[PATCH] wil6210: remove obsolete msm platform code
Arnd Bergmann
arnd at arndb.de
Thu Oct 2 05:11:22 PDT 2014
On Thursday 02 October 2014 14:29:06 Vladimir Kondratiev wrote:
> On Tuesday, September 30, 2014 05:48:20 PM Arnd Bergmann wrote:
> > The wil6210 driver has a glue layer for the Qualcomm MSM platform
> > code, which apparently could never build and is unlikely to
> > ever be able to in the future, as the MSM platform is being phased
> > out in favor of the new QCOM platform, and the driver relies
> > on out-of-tree infrastructure. Trying to build it currently
> > results in this error:
> >
> > drivers/net/wireless/ath/wil6210/wil_platform_msm.c:19:27: fatal error: linux/msm-bus.h: No such file or directory
> >
> > Removing the driver fixes the build and makes it possible to
> > build an allmodconfig kernel for MSM.
> >
> > Signed-off-by: Arnd Bergmann <arnd at arndb.de>
> >
>
> We are investigating this, looking for the appropriate solution.
> Thanks for pointing to this.
FWIW, I took a closer look at the actual driver code now. It's
actually worse than I thought and I don't see any possible way
out other than removing this driver completely and starting a
new one, if you want to use it for mach-qcom. I hadn't realized
before that this is actually new code rather than ancient bitrot
that suddenly started causing problems.
Some of the worst problems are:
- the driver scans for DT properties that are completely
undocumented and have not been reviewed
- if they had been reviewed, the first comment you would have
received is that the binding makes no sense: you scan for
another node rather than taking the node you already have for
the PCI device, then pass data into a random soc-specific
driver API that is not part of the upstream kernel.
- as mentioned in the my patch above, the code has never been
compiled on a mainline kernel and now breaks builds.
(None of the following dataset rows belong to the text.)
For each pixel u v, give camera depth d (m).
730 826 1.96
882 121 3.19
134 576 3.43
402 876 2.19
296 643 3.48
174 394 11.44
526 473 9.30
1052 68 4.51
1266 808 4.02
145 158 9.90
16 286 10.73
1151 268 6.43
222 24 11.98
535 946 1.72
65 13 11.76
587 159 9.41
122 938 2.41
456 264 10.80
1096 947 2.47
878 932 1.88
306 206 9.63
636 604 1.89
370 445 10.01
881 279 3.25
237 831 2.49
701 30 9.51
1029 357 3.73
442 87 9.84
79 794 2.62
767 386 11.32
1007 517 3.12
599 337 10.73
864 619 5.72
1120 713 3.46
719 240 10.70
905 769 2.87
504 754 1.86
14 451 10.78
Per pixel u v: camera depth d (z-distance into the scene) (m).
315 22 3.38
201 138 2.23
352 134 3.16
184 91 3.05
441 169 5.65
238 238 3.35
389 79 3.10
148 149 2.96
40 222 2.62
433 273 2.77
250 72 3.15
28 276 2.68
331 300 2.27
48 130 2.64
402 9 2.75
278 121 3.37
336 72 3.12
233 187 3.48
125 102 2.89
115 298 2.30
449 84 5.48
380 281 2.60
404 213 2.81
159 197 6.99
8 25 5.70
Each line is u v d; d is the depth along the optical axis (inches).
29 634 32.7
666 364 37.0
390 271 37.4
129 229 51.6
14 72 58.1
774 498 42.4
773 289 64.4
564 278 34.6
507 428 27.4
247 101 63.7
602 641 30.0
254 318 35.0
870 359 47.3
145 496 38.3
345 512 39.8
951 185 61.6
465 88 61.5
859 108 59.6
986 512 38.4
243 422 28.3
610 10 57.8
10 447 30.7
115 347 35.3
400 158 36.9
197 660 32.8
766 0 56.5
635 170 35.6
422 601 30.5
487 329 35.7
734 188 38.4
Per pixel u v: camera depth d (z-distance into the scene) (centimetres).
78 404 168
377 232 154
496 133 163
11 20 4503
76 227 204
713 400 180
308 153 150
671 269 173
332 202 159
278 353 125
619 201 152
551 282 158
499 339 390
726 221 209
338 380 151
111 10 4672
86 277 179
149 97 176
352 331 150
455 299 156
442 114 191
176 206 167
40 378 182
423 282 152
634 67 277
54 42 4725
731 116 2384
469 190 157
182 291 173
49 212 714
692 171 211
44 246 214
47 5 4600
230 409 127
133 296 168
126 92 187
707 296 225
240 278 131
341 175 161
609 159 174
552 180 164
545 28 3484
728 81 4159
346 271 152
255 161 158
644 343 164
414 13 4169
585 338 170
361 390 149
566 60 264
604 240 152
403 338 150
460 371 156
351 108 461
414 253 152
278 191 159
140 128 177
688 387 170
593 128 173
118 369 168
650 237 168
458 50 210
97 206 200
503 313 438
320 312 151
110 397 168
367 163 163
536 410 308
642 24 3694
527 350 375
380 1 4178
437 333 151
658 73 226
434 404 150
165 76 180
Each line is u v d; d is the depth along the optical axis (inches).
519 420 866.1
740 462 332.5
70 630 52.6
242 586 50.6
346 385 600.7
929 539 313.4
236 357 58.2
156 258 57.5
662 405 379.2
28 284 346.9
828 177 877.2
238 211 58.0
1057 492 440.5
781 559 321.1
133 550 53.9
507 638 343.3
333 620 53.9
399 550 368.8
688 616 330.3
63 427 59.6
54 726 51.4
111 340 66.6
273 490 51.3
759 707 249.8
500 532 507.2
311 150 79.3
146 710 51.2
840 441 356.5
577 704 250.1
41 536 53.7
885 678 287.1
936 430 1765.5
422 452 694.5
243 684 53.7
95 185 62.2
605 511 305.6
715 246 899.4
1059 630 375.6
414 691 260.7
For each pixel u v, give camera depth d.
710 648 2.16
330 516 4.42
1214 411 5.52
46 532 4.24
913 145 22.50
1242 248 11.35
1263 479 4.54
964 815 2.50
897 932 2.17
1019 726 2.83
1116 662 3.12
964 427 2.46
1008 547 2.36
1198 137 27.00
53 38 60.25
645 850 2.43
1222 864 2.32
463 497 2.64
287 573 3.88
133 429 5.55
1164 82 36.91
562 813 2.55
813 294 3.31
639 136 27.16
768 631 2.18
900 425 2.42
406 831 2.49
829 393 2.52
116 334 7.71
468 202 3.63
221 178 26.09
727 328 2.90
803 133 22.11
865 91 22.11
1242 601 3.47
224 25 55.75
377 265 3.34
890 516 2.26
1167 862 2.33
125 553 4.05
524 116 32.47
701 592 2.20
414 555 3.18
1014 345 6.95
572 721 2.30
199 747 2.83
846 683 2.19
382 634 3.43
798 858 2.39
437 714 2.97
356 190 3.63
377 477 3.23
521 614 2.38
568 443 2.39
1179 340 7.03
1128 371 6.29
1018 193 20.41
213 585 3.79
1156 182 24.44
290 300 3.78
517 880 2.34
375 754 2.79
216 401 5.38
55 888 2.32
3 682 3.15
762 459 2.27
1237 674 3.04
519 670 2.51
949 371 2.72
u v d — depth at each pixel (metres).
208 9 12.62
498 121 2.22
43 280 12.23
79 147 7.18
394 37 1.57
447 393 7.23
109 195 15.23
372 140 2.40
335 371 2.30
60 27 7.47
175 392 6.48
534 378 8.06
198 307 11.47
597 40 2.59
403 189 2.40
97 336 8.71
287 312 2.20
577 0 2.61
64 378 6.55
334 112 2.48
I think the only way forward is to have the platform support for
whatever chip this is meant for reviewed and merged first and
then you can write a new glue driver for the interfaces we end
up putting into the kernel.
My guess is that with proper interfaces between the platform
bus driver and the wil driver glue, there would be very little
left in terms of interface and you can just call a generic
interface from the PCI driver, passing the 'struct device'
for the PCI dev in to an exported interface when provided.